**TASK DETAILS**: Rewrite these records with "redaktør" changed to "skribent" and everything else left unchanged.

**AVAILABLE DATA**:
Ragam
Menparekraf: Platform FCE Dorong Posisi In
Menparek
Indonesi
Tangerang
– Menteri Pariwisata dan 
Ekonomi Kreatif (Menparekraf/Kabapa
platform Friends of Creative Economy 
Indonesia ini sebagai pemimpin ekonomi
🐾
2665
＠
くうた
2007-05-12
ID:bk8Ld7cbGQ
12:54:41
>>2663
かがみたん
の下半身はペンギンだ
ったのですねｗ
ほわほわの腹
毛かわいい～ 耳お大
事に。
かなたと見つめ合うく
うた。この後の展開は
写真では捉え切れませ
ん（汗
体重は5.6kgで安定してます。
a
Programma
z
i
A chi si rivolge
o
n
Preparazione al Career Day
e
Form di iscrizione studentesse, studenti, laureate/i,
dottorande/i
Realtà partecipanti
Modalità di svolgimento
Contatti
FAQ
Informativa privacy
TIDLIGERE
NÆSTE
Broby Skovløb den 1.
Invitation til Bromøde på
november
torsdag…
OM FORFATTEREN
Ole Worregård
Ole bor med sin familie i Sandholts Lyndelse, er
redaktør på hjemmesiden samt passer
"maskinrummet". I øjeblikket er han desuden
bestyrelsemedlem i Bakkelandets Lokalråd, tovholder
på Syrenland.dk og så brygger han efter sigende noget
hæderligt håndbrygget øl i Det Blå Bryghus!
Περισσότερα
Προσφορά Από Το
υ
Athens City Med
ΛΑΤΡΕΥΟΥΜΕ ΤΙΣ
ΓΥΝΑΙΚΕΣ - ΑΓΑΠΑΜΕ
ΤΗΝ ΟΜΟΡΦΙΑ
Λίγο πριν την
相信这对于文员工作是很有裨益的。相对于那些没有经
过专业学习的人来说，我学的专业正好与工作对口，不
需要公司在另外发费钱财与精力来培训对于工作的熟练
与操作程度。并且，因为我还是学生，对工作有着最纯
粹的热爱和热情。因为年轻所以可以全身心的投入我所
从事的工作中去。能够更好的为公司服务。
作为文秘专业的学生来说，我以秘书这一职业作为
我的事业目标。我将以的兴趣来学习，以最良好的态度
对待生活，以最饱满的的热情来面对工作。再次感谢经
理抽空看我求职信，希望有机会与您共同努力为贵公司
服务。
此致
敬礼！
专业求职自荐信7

**ANSWER SECTION**:
Ragam
Menparekraf: Platform FCE Dorong Posisi In
Menparek
Indonesi
Tangerang
– Menteri Pariwisata dan 
Ekonomi Kreatif (Menparekraf/Kabapa
platform Friends of Creative Economy 
Indonesia ini sebagai pemimpin ekonomi
🐾
2665
＠
くうた
2007-05-12
ID:bk8Ld7cbGQ
12:54:41
>>2663
かがみたん
の下半身はペンギンだ
ったのですねｗ
ほわほわの腹
毛かわいい～ 耳お大
事に。
かなたと見つめ合うく
うた。この後の展開は
写真では捉え切れませ
ん（汗
体重は5.6kgで安定してます。
a
Programma
z
i
A chi si rivolge
o
n
Preparazione al Career Day
e
Form di iscrizione studentesse, studenti, laureate/i,
dottorande/i
Realtà partecipanti
Modalità di svolgimento
Contatti
FAQ
Informativa privacy
TIDLIGERE
NÆSTE
Broby Skovløb den 1.
Invitation til Bromøde på
november
torsdag…
OM FORFATTEREN
Ole Worregård
Ole bor med sin familie i Sandholts Lyndelse, er
skribent på hjemmesiden samt passer
"maskinrummet". I øjeblikket er han desuden
bestyrelsemedlem i Bakkelandets Lokalråd, tovholder
på Syrenland.dk og så brygger han efter sigende noget
hæderligt håndbrygget øl i Det Blå Bryghus!
Περισσότερα
Προσφορά Από Το
υ
Athens City Med
ΛΑΤΡΕΥΟΥΜΕ ΤΙΣ
ΓΥΝΑΙΚΕΣ - ΑΓΑΠΑΜΕ
ΤΗΝ ΟΜΟΡΦΙΑ
Λίγο πριν την
相信这对于文员工作是很有裨益的。相对于那些没有经
过专业学习的人来说，我学的专业正好与工作对口，不
需要公司在另外发费钱财与精力来培训对于工作的熟练
与操作程度。并且，因为我还是学生，对工作有着最纯
粹的热爱和热情。因为年轻所以可以全身心的投入我所
从事的工作中去。能够更好的为公司服务。
作为文秘专业的学生来说，我以秘书这一职业作为
我的事业目标。我将以的兴趣来学习，以最良好的态度
对待生活，以最饱满的的热情来面对工作。再次感谢经
理抽空看我求职信，希望有机会与您共同努力为贵公司
服务。
此致
敬礼！
专业求职自荐信7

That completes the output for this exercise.